## Trecho do texto
Perto de alguns distintos amigos, sou um joão-ninguém pra falar sobre o tema buteco. Se tenho, por um lado, uma considerável litragem percorrida, o mesmo não se pode dizer da variedade de ambientes em que já cravei meus cotovelos nos balcões. Nessa praia sou um caseiro, não um desbravador; gosto (mais) de beber onde me sinto em casa. E são pouquíssimos os bares que apresento e me orgulho. Chego, às vezes, a parecer o dono da birosca. Ora, a alguns clientes é dada a liberdade de expulsar otário do estabelecimento e pagar quando der. Num buteco decente há uma comunhão – assim como discussões - entre os frequentadores, tal qual uma torcida pelo mesmo time; há a sensação de prazer e empatia pessoal e intransferível que cada bar proporciona, consequencia das experiencias bebidas, comidas, batucadas ou conversadas madrugadas adentro. Há, enfim, uma cortina invisivel que se abre quando chega o primeiro cliente e se fecha na despedida do último bêbado. Porém, há perversidade em jogo; as voadoras que a tradição e a simplicidade tomam dos afetados marqueteiros comprometem tudo e aí o bar já era. Por isso é que estou, sempre, nos meus três bares. Mas prefiro, sempre à minha singela maneira, contar um belo causo de buteco(s).
São dois bares numa Rua da Casa Verde que agregam, do jeito mais autêntico possivel, todas as qualidades indispensaveis para se afirmar que são grandes butecos. Até hoje não cheguei à conclusão se o que me fascina ali é a Rua ou se são os Bares. Porque a Rua, essa sim – e mais até que os bares -, tudo nela me comove; o movimento de veículos quase zero, se não fosse pelos frequentadores dos dois pés-sujos; entre os sobrados, casas humildes sem nenhum acabamento, com tijolo à vista; criançada de pé no chão empinando pipa, jogando bola e soltando balão chinesinho; jovens batendo papo em volta de uma fogueira no meio da rua, inevitavelmente dividindo um garrafão de vinho vagabundo; e a morena mais linda de toda a zona norte. Tudo isso junto me causa - particular subjetivo - um súbito arrebate em que regresso pra não sei quando.

## Dados brutos

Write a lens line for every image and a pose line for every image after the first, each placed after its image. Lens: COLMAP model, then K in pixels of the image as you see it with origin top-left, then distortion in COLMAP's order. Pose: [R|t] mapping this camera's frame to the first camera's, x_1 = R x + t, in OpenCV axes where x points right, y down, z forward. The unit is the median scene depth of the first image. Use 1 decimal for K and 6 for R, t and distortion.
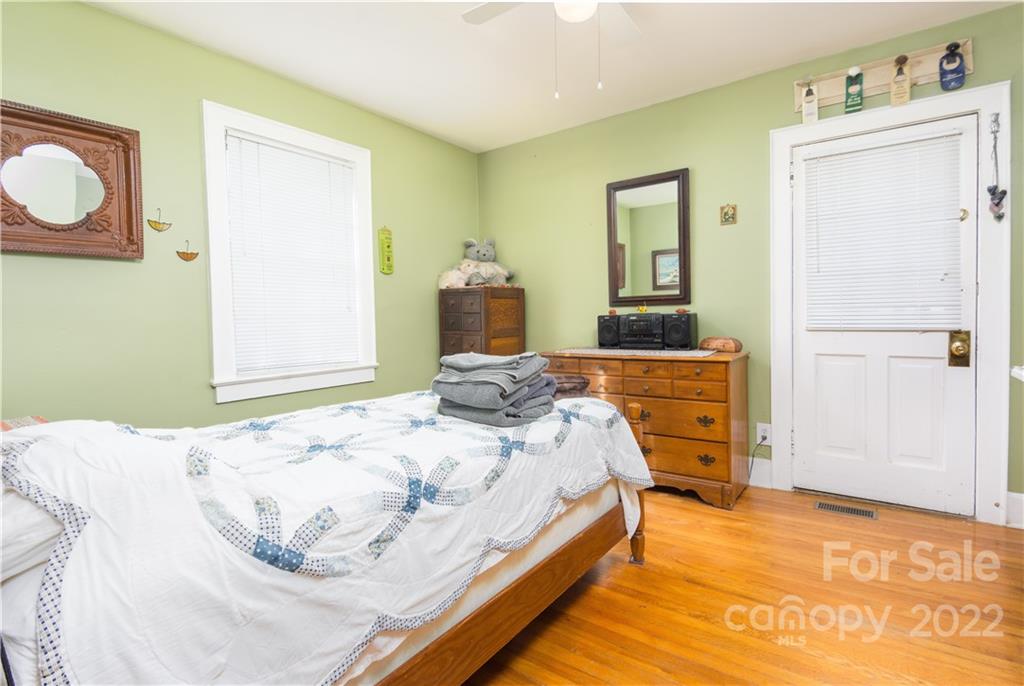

## Enunciado
Diga se cada afirmação concorda com o texto sobre butecos, respondendo sim ou não e citando literalmente as palavras do texto que decidem a questão.
(a) Quem narra prefere beber em lugares onde se sente em casa.
(b) A rua dos dois bares tem grande movimento de veículos.
(c) Quem narra já concluiu se o que o fascina é a Rua ou são os Bares.
Baseie-se exclusivamente no texto.

## Resposta
(a) Sim: "gosto (mais) de beber onde me sinto em casa".
(b) Não: "o movimento de veículos quase zero".
(c) Não: "Até hoje não cheguei à conclusão se o que me fascina ali é a Rua ou se são os Bares".